How To Load Data Into MemSQL
Now that MemSQL is up and running, we’ll cover how to load data into the database. This guide covers various ways of loading data into the system. We recommend trying option 1, and if that is not sufficient, trying option 2 then option 3.
- Option 1: Loading from a file
- Option 2: Streaming data using MemSQL Pipelines.
- Option 3: Loading from MySQL
Option 1: Loading Data stored in a file
MemSQL supports standard SQL loading constructs. For instance, after creating tbl_name, run:
LOAD DATA INFILE 'file_name.tsv' INTO TABLE tbl_name FIELDS TERMINATED BY '\t' LINES TERMINATED BY '\n'
Option 2: Streaming Data Using MemSQL Pipelines
Data can be streamed from a variety of sources directly to MemSQL using MemSQL Pipelines.

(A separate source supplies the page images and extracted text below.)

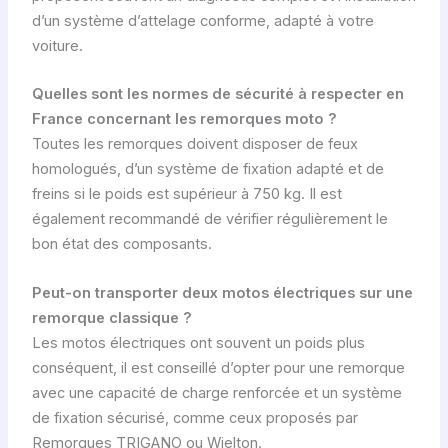
d’un système d’attelage conforme, adapté à votre
voiture.
Quelles sont les normes de sécurité à respecter en
France concernant les remorques moto ?
Toutes les remorques doivent disposer de feux
homologués, d’un système de fixation adapté et de
freins si le poids est supérieur à 750 kg. Il est
également recommandé de vérifier régulièrement le
bon état des composants.
Peut-on transporter deux motos électriques sur une
remorque classique ?
Les motos électriques ont souvent un poids plus
conséquent, il est conseillé d’opter pour une remorque
avec une capacité de charge renforcée et un système
de fixation sécurisé, comme ceux proposés par
Remorques TRIGANO ou Wielton.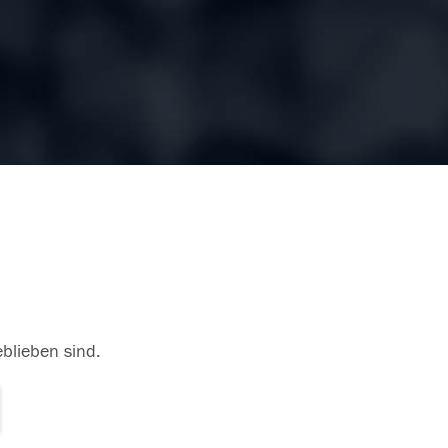
eblieben sind.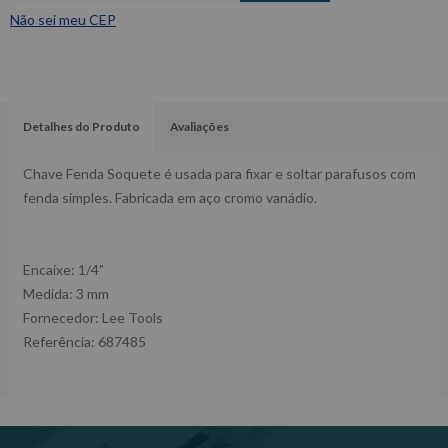
Não sei meu CEP
Detalhes do Produto
Avaliações
Chave Fenda Soquete é usada para fixar e soltar parafusos com
fenda simples. Fabricada em aço cromo vanádio.
Encaixe: 1/4”
Medida: 3 mm
Fornecedor: Lee Tools
Referência: 687485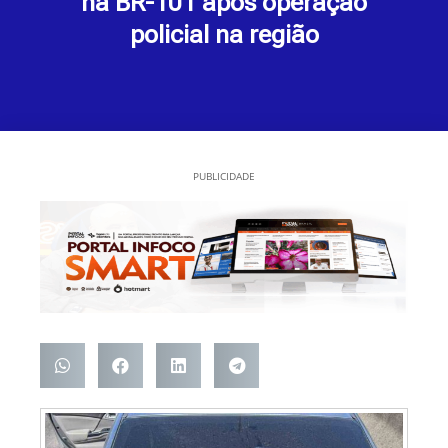
na BR-101 após operação
policial na região
PUBLICIDADE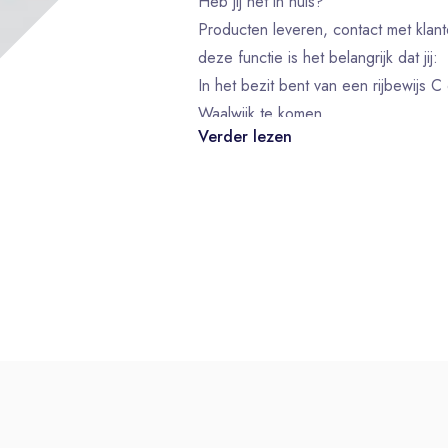
Heb jij het in huis?
Producten leveren, contact met klante
deze functie is het belangrijk dat jij:
In het bezit bent van een rijbewijs 
Waalwijk te komen
Verder lezen
In bezit bent van Code 95
Een eigen trekker hebt. Of niet, da
Fysiek fit bent met een goede condit
Goed Nederlands spreekt en schrijft
Zullen we kennismaken?
Solliciteer direct! Heb je nog vra
via +316 11 45 41 19.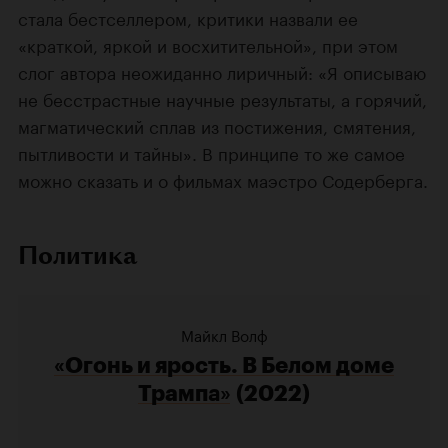
стала бестселлером, критики назвали ее
«краткой, яркой и восхитительной», при этом
слог автора неожиданно лиричный: «Я описываю
не бесстрастные научные результаты, а горячий,
магматический сплав из постижения, смятения,
пытливости и тайны». В принципе то же самое
можно сказать и о фильмах маэстро Содерберга.
Политика
Майкл Волф
«Огонь и ярость. В Белом доме
Трамп
а»
(2022)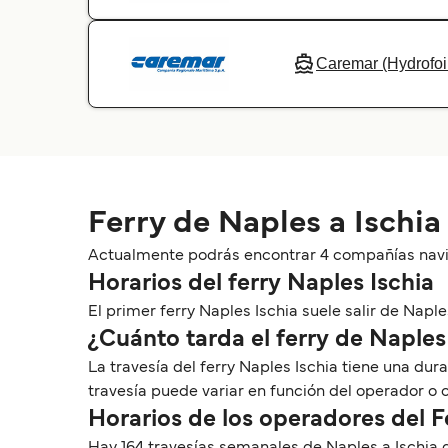
Caremar (Hydrofoi
Ferry de Naples a Ischia
Actualmente podrás encontrar 4 compañías navie
Horarios del ferry Naples Ischia
El primer ferry Naples Ischia suele salir de Naples
¿Cuánto tarda el ferry de Naples 
La travesía del ferry Naples Ischia tiene una du
travesía puede variar en función del operador o
Horarios de los operadores del F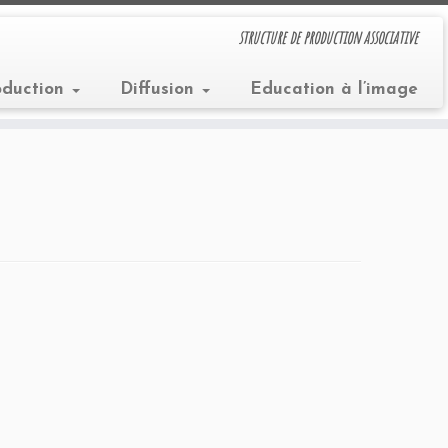
structure de production associative
oduction
Diffusion
Education à l’image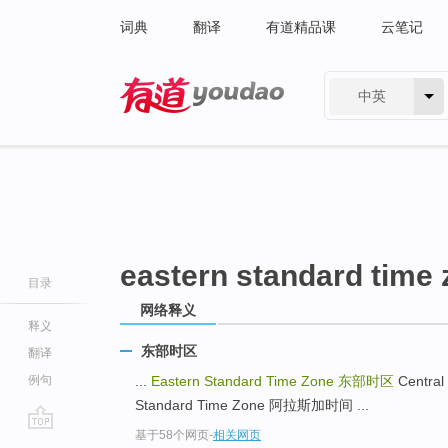
词典
翻译
有道精品课
云笔记
中英
有道 - 网易旗下搜索
eastern standard time
目录
网络释义
释义
东部时区
翻译
例句
...
Eastern Standard Time Zone
东部时区
Central
Standard Time Zone 阿拉斯加时间 ...
基于58个网页
-
相关网页
go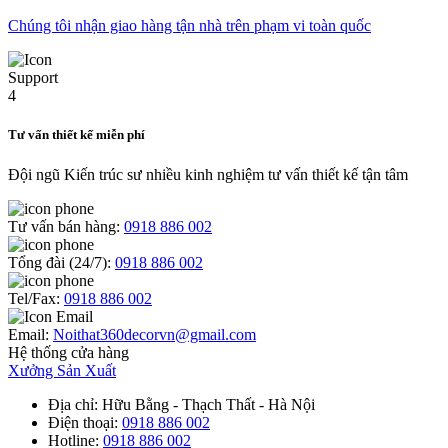
Chúng tôi nhận giao hàng tận nhà trên phạm vi toàn quốc
Tư vấn thiết kế miễn phí
Đội ngũ Kiến trúc sư nhiều kinh nghiệm tư vấn thiết kế tận tâm
Tư vấn bán hàng:
0918 886 002
Tổng đài (24/7):
0918 886 002
Tel/Fax:
0918 886 002
Email:
Noithat360decorvn@gmail.com
Hệ thống cửa hàng
Xưởng Sản Xuất
Địa chỉ
: Hữu Bằng - Thạch Thất - Hà Nội
Điện thoại
:
0918 886 002
Hotline
:
0918 886 002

Pipelines currently supports streaming data from the following sources:
- Amazon S3
- Azure Blob
- A Filesystem
You can set up and start running a MemSQL Pipeline using two simple commands:
CREATE PIPELINE my_pipline AS LOAD DATA...

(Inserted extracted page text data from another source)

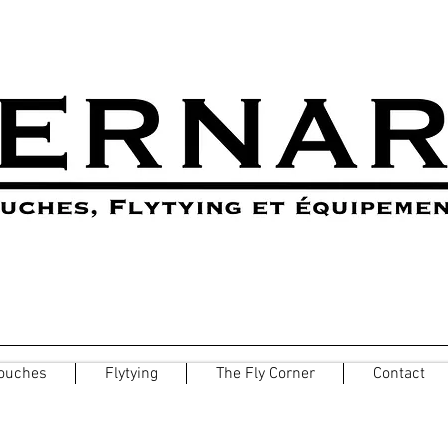
ouches
Flytying
The Fly Corner
Contact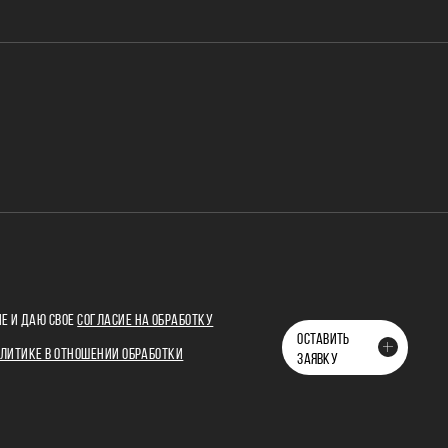
Е И ДАЮ СВОЕ
СОГЛАСИЕ НА ОБРАБОТКУ
ОСТАВИТЬ
ЛИТИКЕ В ОТНОШЕНИИ ОБРАБОТКИ
ЗАЯВКУ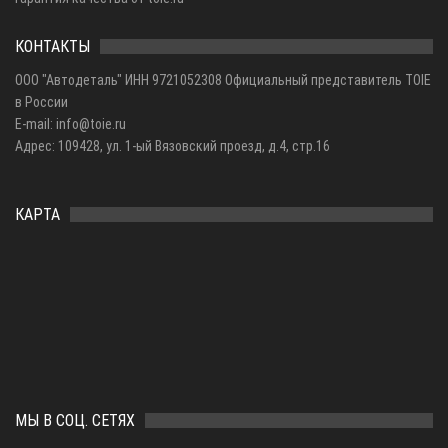
КОНТАКТЫ
ООО "Автодеталь" ИНН 9721052308 Официальный представитель TOIE
в России
E-mail: info@toie.ru
Адрес: 109428, ул. 1-ый Вязовский проезд, д.4, стр.16
КАРТА
МЫ В СОЦ. СЕТЯХ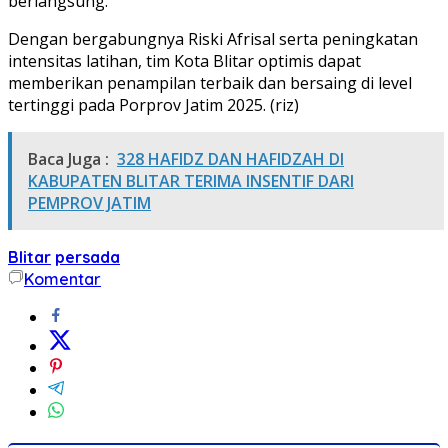
berlangsung.
Dengan bergabungnya Riski Afrisal serta peningkatan
intensitas latihan, tim Kota Blitar optimis dapat
memberikan penampilan terbaik dan bersaing di level
tertinggi pada Porprov Jatim 2025. (riz)
Baca Juga :
328 HAFIDZ DAN HAFIDZAH DI
KABUPATEN BLITAR TERIMA INSENTIF DARI
PEMPROV JATIM
Blitar
persada
Komentar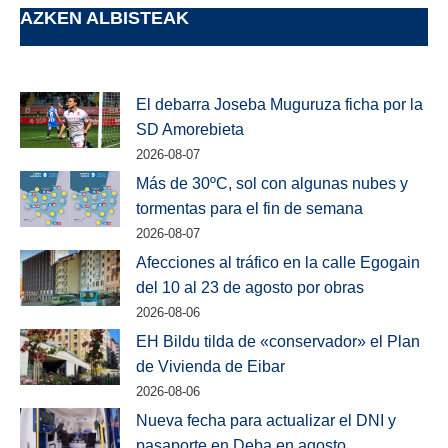
AZKEN ALBISTEAK
El debarra Joseba Muguruza ficha por la
SD Amorebieta
2026-08-07
Más de 30ºC, sol con algunas nubes y
tormentas para el fin de semana
2026-08-07
Afecciones al tráfico en la calle Egogain
del 10 al 23 de agosto por obras
2026-08-06
EH Bildu tilda de «conservador» el Plan
de Vivienda de Eibar
2026-08-06
Nueva fecha para actualizar el DNI y
pasaporte en Deba en agosto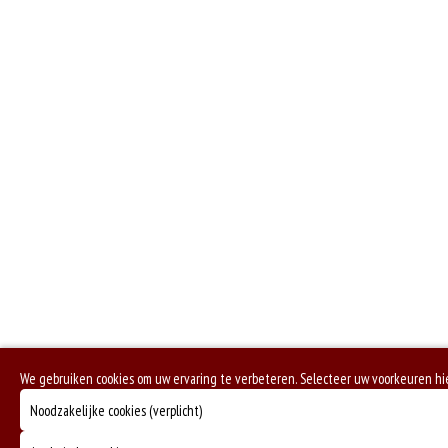
We gebruiken cookies om uw ervaring te verbeteren. Selecteer uw voorkeuren h
Noodzakelijke cookies (verplicht)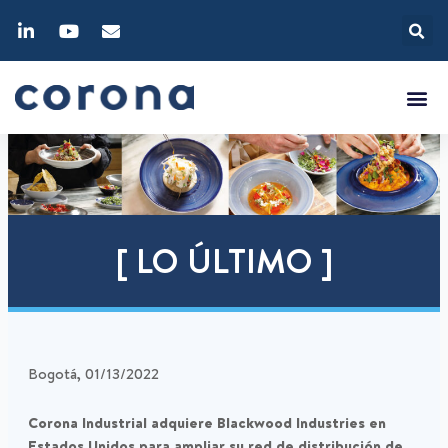
[ LO ÚLTIMO ]
Bogotá, 01/13/2022
Corona Industrial adquiere Blackwood Industries en
Estados Unidos para ampliar su red de distribución de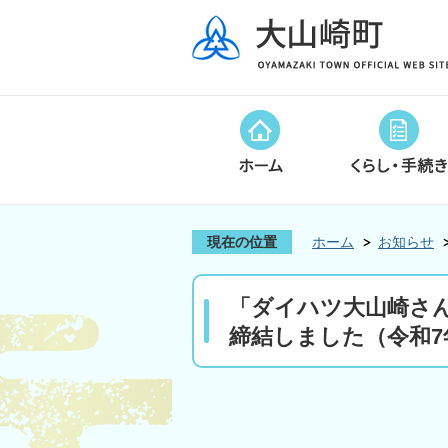
現在の位置
ホーム
お知らせ
「ダイハツ大山崎さ
締結しました（令和7年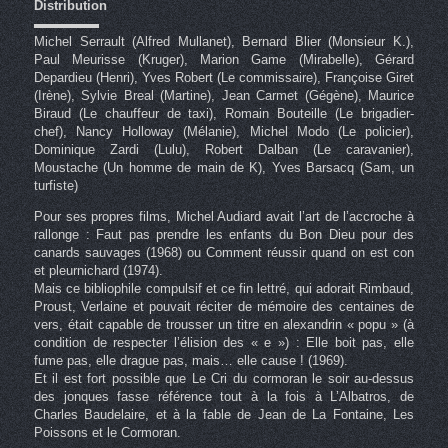
Distribution
▬▬▬▬▬
Michel Serrault (Alfred Mullanet), Bernard Blier (Monsieur K.),
Paul Meurisse (Kruger), Marion Game (Mirabelle), Gérard
Depardieu (Henri), Yves Robert (Le commissaire), Françoise Giret
(Irène), Sylvie Breal (Martine), Jean Carmet (Gégène), Maurice
Biraud (Le chauffeur de taxi), Romain Bouteille (Le brigadier-
chef), Nancy Holloway (Mélanie), Michel Modo (Le policier),
Dominique Zardi (Lulu), Robert Dalban (Le caravanier),
Moustache (Un homme de main de K), Yves Barsacq (Sam, un
turfiste)
Pour ses propres films, Michel Audiard avait l’art de l’accroche à
rallonge : Faut pas prendre les enfants du Bon Dieu pour des
canards sauvages (1968) ou Comment réussir quand on est con
et pleurnichard (1974).
Mais ce bibliophile compulsif et ce fin lettré, qui adorait Rimbaud,
Proust, Verlaine et pouvait réciter de mémoire des centaines de
vers, était capable de trousser un titre en alexandrin « popu » (à
condition de respecter l’élision des « e ») : Elle boit pas, elle
fume pas, elle drague pas, mais… elle cause ! (1969).
Et il est fort possible que Le Cri du cormoran le soir au-dessus
des jonques fasse référence tout à la fois à L’Albatros, de
Charles Baudelaire, et à la fable de Jean de La Fontaine, Les
Poissons et le Cormoran.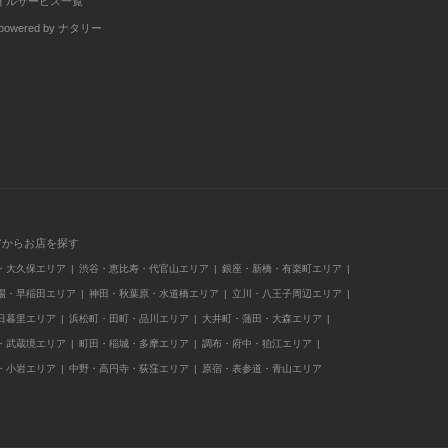
イルサービス一覧
wered by ナタリー
アからお店を探す
・大久保エリア
渋谷・恵比寿・代官山エリア
銀座・新橋・有楽町エリア
場・早稲田エリア
神田・秋葉原・水道橋エリア
立川・八王子周辺エリア
日暮里エリア
浜松町・田町・品川エリア
大井町・蒲田・大森エリア
・武蔵境エリア
町田・稲城・多摩エリア
調布・府中・狛江エリア
・小岩エリア
中野・高円寺・荻窪エリア
原宿・表参道・青山エリア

The required arguments for
CREATE PIPELINE are specific to each source. For more information on getting started with the source of your choosing, please see the following Quickstart guides:
- Kafka Pipelines Quickstart
- S3 Pipelines Quickstart
- Azure Blob Pipelines Quickstart
- Filesystem Pipelines Quickstart
Option 3: Loading from MySQL
The popular open source tool
mysqldump is a straightforward way to load data from MySQL into MemSQL. For example, log into a machine running a MySQL database (named
foo in the following examples), and issue the following commands:
$ mysqldump -h 127.0.0.1 -u root --databases foo > foodump.sql
You can also dump specific tables by using the
$ mysqldump -h 127.0.0.1 -u root --databases foo --tables tbl_name > foodump.sql
Since MemSQL is a distributed database, you need to tell MemSQL how to shard the data across the cluster. If all your tables have primary keys, MemSQL will automatically use the primary keys to shard them, so you can skip this next step. Otherwise, you need to open up foodump.sql in your favorite editor and either add shard keys or declare the tables as reference tables (for more details, see How to Port Your Applications to MemSQL.

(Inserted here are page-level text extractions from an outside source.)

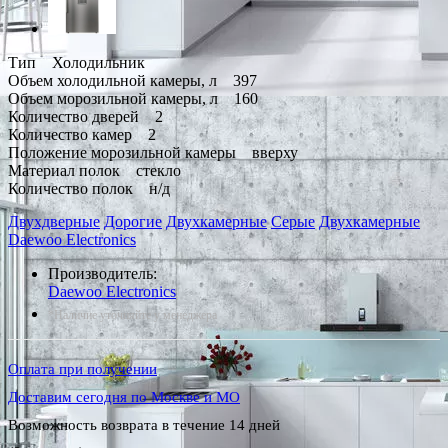
Тип Холодильник
Объем холодильной камеры, л 397
Объем морозильной камеры, л 160
Количество дверей 2
Количество камер 2
Положение морозильной камеры вверху
Материал полок стекло
Количество полок н/д
Двухдверные
Дорогие
Двухкамерные
Серые
Двухкамерные
Daewoo Electronics
Производитель:
Daewoo Electronics
*Наличие уточняйте у менеджера
Оплата при получении
Доставим сегодня по Москве и МО
Возможность возврата в течение 14 дней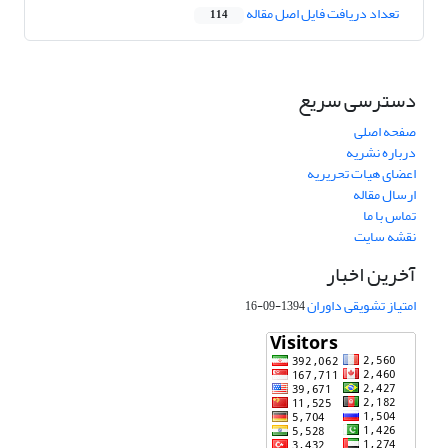
تعداد دریافت فایل اصل مقاله
114
دسترسی سریع
صفحه اصلی
درباره نشریه
اعضای هیات تحریریه
ارسال مقاله
تماس با ما
نقشه سایت
آخرین اخبار
امتیاز تشویقی داوران
1394-09-16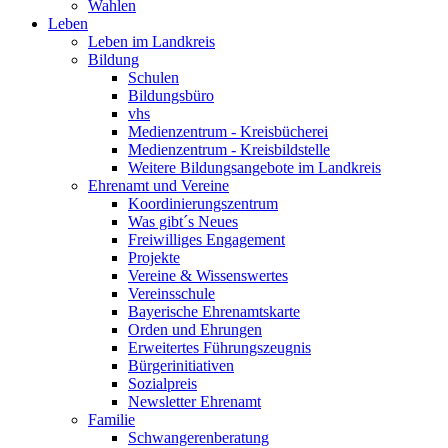
Wahlen
Leben
Leben im Landkreis
Bildung
Schulen
Bildungsbüro
vhs
Medienzentrum - Kreisbücherei
Medienzentrum - Kreisbildstelle
Weitere Bildungsangebote im Landkreis
Ehrenamt und Vereine
Koordinierungszentrum
Was gibt´s Neues
Freiwilliges Engagement
Projekte
Vereine & Wissenswertes
Vereinsschule
Bayerische Ehrenamtskarte
Orden und Ehrungen
Erweitertes Führungszeugnis
Bürgerinitiativen
Sozialpreis
Newsletter Ehrenamt
Familie
Schwangerenberatung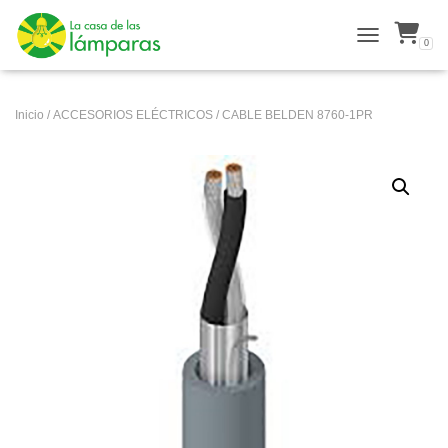
0
ALTERNAR N
Inicio
/
ACCESORIOS ELÉCTRICOS
/ CABLE BELDEN 8760-1PR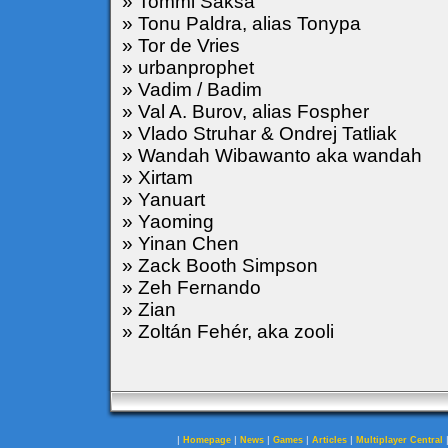
» Tommi Saksa
» Tonu Paldra, alias Tonypa
» Tor de Vries
» urbanprophet
» Vadim / Badim
» Val A. Burov, alias Fospher
» Vlado Struhar & Ondrej Tatliak
» Wandah Wibawanto aka wandah
» Xirtam
» Yanuart
» Yaoming
» Yinan Chen
» Zack Booth Simpson
» Zeh Fernando
» Zian
» Zoltán Fehér, aka zooli
|
|
|
|
|
Homepage
News
Games
Articles
Multiplayer Central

For instance, suppose foodump.sql contains
CREATE TABLE `users` ( `id` bigint(20) NOT NULL, `username` varchar(11) DEFAULT NULL, `address` varchar(10) );
To make this a valid MemSQL table, consider changing it to
CREATE TABLE `users` ( `id` bigint(20) NOT NULL, `username` int(11) DEFAULT NULL, `address` varchar(10), SHARD KEY(`id`) );
For more information on choosing a shard key, see Primary Key as the Shard Key. Once all your tables have either shard key or primary key declarations, you can run the following on the master aggregator:
mysql -h 127.0.0.1 -u root < foodump.sql
All tables and data from users will now be loaded into MemSQL.